I used to read bedtime stories to

Nicholas and his twin. It was perhaps the best part of babysitting two mischevious small boys and their two older siblings.
The twins would sit one on either side of me - so they could see the pictures. Their brother and sister would sit on the floor in front of me and listen - even though they declared they were "too big and just there to see that the twins behave". Are you ever too old for a bedtime story? I doubt it. I think the BBC still does "A book at bedtime".
I do not particularly like anyone reading aloud to me. It is possible that this is because I have had to endure too much of this being done in a spectacularly bad way. My mother once confessed to almost having nodded off as she listened to small children, still learning to read, progress as snail's pace from one word to the next.
I never did much reading aloud, even at school. I could read long before I went to school and my teachers were more than happy to leave me to my own devices while they worked with those who were struggling with the great mystery of the black lines on the white page. I was reading lengthy hardcovers when most of the class was still learning to read the limp first primer. Nobody considered this very extraordinary. Everyone knew that I just liked to read.
Even early in school I would often be irritated by someone reading aloud. It was badly done.
The same thing occurs all too frequently at Writers' Weeks and other author meetings. Being able to write is no guarantee that you can read aloud, even from your own work.
Two birthdays back my sister gave my father an audio-book as a little extra. He likes the writer and has not read that particular book - and he still has not listened to it. He prefers to read in silence.
The odd thing is that it took many, many years for reading in silence to become the accepted norm. Reading aloud was the accepted thing, even if you were alone. I can only assume that this was because of the pre-reading tradition of story telling and the fact that there were far fewer literate people.
Somehow though a child's picture book is there to be read aloud. Yesterday, after the funeral, I came home and pulled one of Nick's favourite books off the shelf - and read it aloud.

2 comments:

Anonymous said...

Oh, yes, children's picture books are best read aloud.

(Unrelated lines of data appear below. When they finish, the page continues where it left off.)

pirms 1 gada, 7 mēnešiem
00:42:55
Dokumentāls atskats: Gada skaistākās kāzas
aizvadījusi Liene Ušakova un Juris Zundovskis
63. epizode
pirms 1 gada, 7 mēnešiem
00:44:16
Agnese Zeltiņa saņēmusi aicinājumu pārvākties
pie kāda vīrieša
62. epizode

I still have books I read to my children and some of those I still have to read aloud.
(A couple of them I have to read'in character' .... something out of character for me.

Judy B

catdownunder said...

I cannot read in character either!
I have no acting skills at all - was once introduced to a group of actors as,"This is Cat who does NOT want to be one of us." Everyone laughed and, after that, we all managed to get on very well.